Retail is dead. Long live retail!
While most investors continue to be fed the same old song and dance about ecommerce giant Amazon’s (AMZN – Get Report) ongoing disruption of the retail sector in 2019, something interesting has been quietly happening…
Retail stocks have started working again.
Retail stocks have been ripping higher in the last few weeks, with the big S&P 500 Retail Index surging more than 7.4% higher since the middle of August – about double the upside of the rest of the S&P over that same stretch.
And right now, the poster child for the return of retail is housewares retailer Bed Bath & Beyond (BBBY – Get Report) .
In the last month, shares of Bed Bath & Beyond have been surging, up more than 22%. Better yet, it looks like there’s still more where that came from. To figure out how to trade it from here, we’re turning to the chart for a technical look.
At a glance, it’s not hard to spot the prevailing trend that’s been in play in Bed Bath & Beyond year-to-date – and it hasn’t been a bullish one.
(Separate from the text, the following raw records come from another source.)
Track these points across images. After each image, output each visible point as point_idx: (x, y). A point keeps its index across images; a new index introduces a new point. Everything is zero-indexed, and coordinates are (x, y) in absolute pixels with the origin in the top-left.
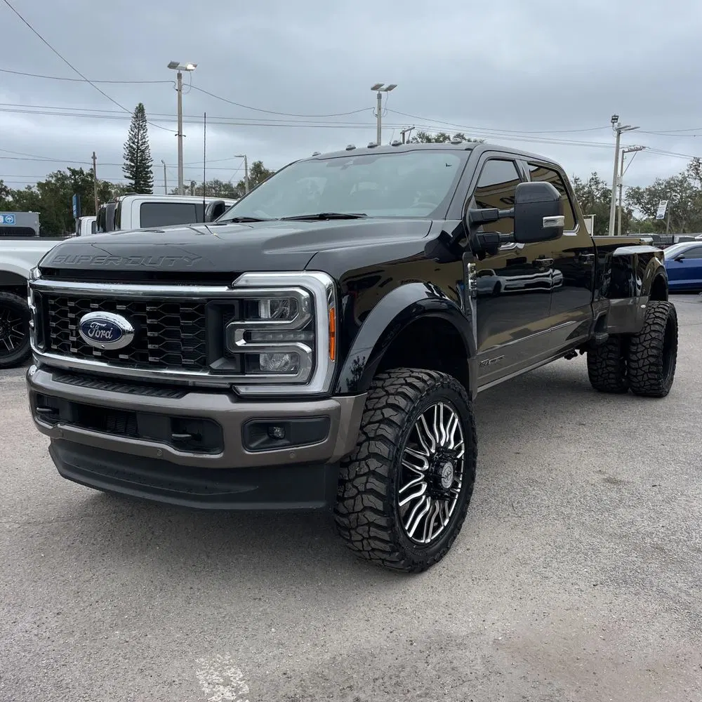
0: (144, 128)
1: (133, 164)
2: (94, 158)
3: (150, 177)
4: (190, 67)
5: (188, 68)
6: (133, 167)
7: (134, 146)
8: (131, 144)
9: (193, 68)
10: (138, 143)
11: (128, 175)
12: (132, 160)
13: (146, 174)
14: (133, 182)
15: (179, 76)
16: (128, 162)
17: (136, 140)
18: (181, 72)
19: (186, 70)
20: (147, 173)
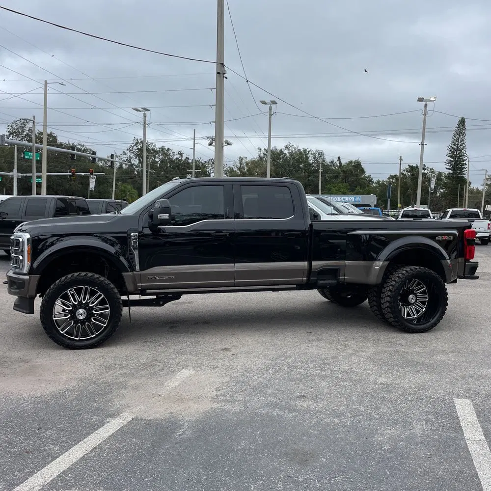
0: (464, 134)
1: (452, 160)
2: (401, 160)
3: (465, 168)
5: (431, 100)
6: (452, 161)
7: (455, 147)
8: (453, 146)
10: (458, 144)
11: (448, 167)
12: (452, 157)
13: (461, 166)
14: (451, 172)
15: (426, 105)
16: (449, 158)
17: (457, 143)
18: (427, 103)
20: (463, 165)
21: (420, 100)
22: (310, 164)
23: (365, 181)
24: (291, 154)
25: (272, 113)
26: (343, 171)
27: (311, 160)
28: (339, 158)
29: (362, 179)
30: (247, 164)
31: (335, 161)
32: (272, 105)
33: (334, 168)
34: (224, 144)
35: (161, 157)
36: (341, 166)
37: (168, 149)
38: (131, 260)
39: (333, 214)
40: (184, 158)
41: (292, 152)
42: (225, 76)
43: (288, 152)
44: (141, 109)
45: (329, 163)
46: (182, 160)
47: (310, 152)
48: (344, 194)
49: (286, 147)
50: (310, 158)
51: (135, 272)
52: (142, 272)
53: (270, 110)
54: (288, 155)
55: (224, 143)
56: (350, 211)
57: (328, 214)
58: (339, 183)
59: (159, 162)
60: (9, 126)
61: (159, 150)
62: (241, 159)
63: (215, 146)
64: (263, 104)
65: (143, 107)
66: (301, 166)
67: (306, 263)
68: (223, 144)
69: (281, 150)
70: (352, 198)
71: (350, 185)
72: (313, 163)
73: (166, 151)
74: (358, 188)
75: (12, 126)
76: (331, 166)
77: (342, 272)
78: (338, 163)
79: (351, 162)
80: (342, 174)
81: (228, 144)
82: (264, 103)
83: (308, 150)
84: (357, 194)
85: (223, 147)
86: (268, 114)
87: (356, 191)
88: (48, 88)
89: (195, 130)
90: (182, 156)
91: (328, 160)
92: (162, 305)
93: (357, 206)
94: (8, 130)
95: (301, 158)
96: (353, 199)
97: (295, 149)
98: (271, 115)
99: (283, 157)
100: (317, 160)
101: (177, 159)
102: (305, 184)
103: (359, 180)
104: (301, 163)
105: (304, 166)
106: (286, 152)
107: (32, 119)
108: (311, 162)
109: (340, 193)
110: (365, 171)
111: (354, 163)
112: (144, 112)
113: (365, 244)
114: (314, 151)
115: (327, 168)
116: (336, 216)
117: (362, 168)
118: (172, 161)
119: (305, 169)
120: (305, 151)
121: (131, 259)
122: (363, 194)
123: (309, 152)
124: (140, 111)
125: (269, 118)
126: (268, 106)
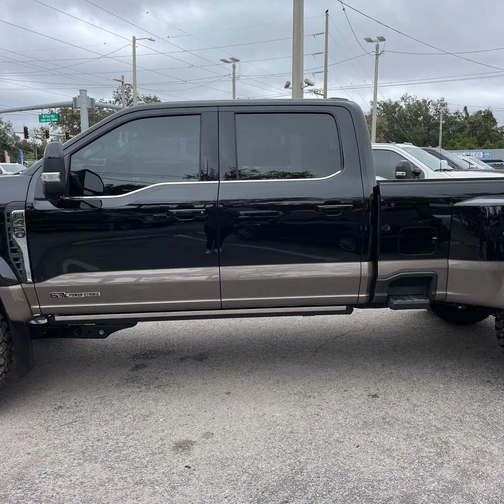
22: (431, 117)
23: (497, 134)
24: (409, 106)
25: (379, 53)
26: (470, 123)
27: (432, 112)
28: (466, 108)
29: (493, 131)
31: (460, 112)
32: (379, 43)
33: (459, 120)
34: (305, 85)
36: (467, 117)
38: (15, 263)
39: (445, 170)
41: (409, 104)
43: (405, 105)
44: (230, 60)
45: (453, 115)
47: (431, 103)
48: (470, 148)
49: (403, 99)
50: (431, 110)
51: (24, 285)
52: (38, 285)
53: (377, 48)
54: (404, 107)
55: (304, 83)
56: (474, 166)
57: (436, 171)
58: (463, 138)
60: (115, 92)
63: (292, 88)
64: (368, 42)
65: (231, 57)
66: (421, 119)
67: (365, 264)
68: (302, 84)
69: (396, 103)
70: (480, 153)
71: (478, 139)
72: (434, 115)
74: (488, 142)
75: (117, 92)
76: (455, 117)
77: (441, 282)
78: (464, 115)
79: (480, 112)
80: (468, 126)
81: (309, 84)
82: (369, 40)
83: (428, 101)
84: (486, 148)
85: (302, 89)
86: (375, 53)
87: (485, 145)
88: (136, 45)
91: (452, 111)
92: (105, 336)
93: (486, 161)
94: (114, 96)
95: (420, 110)
96: (482, 154)
97: (413, 100)
98: (377, 55)
99: (399, 111)
100: (439, 112)
102: (424, 139)
103: (490, 132)
104: (420, 116)
105: (424, 119)
106: (402, 104)
107: (121, 79)
108: (432, 114)
109: (466, 148)
110: (497, 121)
111: (484, 112)
112: (233, 64)
113: (492, 222)
114: (435, 101)
115: (450, 121)
116: (448, 173)
117: (494, 119)
119: (424, 123)
120: (424, 101)
121: (16, 259)
122: (494, 148)
123: (429, 103)
124: (229, 63)
125: (375, 58)
126: (374, 44)
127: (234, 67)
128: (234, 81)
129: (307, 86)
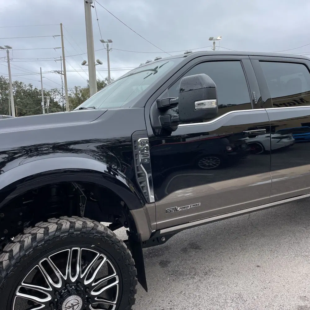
4: (219, 38)
5: (218, 39)
9: (220, 38)
15: (214, 43)
18: (215, 41)
19: (217, 40)
21: (211, 39)
25: (109, 49)
30: (81, 91)
32: (109, 43)
35: (16, 88)
37: (21, 83)
40: (33, 89)
42: (92, 5)
44: (4, 47)
46: (32, 90)
52: (158, 203)
53: (108, 47)
59: (15, 93)
61: (14, 84)
62: (76, 88)
63: (88, 65)
65: (6, 45)
68: (95, 63)
69: (103, 81)
73: (19, 84)
82: (102, 41)
85: (95, 66)
86: (106, 49)
89: (41, 68)
90: (32, 87)
98: (108, 51)
101: (28, 89)
112: (7, 50)
118: (25, 92)
124: (4, 49)
125: (107, 53)
126: (105, 44)
127: (8, 52)
128: (8, 62)
129: (98, 64)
Even with the return to rally-mode that shares have enjoyed in the last month, this big retail name is still down more than 8% on a price basis since the calendar flipped to January, underperforming the rest of the broad market in a big way.
That’s important context when it comes to understanding the staying power behind Bed Bath & Beyond’s rally. While the 22% climb shares have undertaken in the last four weeks might sound like too far, too fast on an absolute basis, relative to the correction shares have endured this year, it’s actually pretty reasonable.
And shares look primed to continue to make up for lost time.
Bed Bath & Beyond broke out of an extremely well-defined downtrend back at the end of August, and they’ve been setting higher highs ever since. Right now, it looks like we’re seeing the establishment of a new uptrend that could undo more of the corrective price action from this spring.
That’s confirmed in part by relative strength, the indicator down at the bottom of the price chart. Relative strength just turned positive for the first time in 2019 for Bed Bath & Beyond, signaling that shares are finally systematically outperforming the broad market as we head deeper into September.
Following the surge higher Bed Bath & Beyond has undertaken in recent weeks, it wouldn’t be out of character to see a modest correction in the next few sessions back down to newfound trendline support, currently right around the $9.50 level. Look for dips of that scale as a buying opportunity in BBBY on the way up.
Meanwhile, risk management remains key for this trade. If shares materially violate $8, then the new uptrend is over and you don’t want to own it anymore. Until then, this retailer looks primed to keep climbing in September.